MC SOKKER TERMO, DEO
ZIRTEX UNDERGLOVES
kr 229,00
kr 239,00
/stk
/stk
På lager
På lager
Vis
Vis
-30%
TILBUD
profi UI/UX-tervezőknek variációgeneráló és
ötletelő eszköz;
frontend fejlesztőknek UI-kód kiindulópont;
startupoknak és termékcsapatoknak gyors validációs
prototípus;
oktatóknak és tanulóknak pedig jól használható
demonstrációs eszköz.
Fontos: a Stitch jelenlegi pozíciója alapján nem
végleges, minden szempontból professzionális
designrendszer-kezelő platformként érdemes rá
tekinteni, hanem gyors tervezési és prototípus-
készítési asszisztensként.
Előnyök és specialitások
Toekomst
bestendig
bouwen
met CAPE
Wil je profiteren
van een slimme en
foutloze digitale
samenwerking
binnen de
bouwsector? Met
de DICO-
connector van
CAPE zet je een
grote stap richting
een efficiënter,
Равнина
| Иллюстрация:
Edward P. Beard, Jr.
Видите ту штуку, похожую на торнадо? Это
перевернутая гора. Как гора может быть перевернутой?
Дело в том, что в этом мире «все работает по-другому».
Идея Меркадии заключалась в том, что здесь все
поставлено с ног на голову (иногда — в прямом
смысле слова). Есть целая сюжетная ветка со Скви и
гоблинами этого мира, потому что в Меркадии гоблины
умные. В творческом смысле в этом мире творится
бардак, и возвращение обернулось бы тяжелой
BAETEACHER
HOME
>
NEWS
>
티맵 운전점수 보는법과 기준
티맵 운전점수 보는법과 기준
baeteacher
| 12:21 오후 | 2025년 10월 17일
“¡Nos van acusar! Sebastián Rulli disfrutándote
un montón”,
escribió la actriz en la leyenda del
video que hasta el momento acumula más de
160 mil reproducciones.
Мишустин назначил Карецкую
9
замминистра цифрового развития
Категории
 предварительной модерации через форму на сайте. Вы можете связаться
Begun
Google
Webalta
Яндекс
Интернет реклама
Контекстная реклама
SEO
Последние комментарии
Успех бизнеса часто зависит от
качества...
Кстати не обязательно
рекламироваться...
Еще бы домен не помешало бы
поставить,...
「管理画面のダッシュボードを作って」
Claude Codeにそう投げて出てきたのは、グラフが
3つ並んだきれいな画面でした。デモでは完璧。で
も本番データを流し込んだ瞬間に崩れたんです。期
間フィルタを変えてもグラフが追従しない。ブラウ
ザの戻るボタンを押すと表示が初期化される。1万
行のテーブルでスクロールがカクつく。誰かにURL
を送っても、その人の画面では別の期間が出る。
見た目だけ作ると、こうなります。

════════

The result should be every line of the material that contains the word "смысле", so copy those lines.

смысле слова). Есть целая сюжетная ветка со Скви и
умные. В творческом смысле в этом мире творится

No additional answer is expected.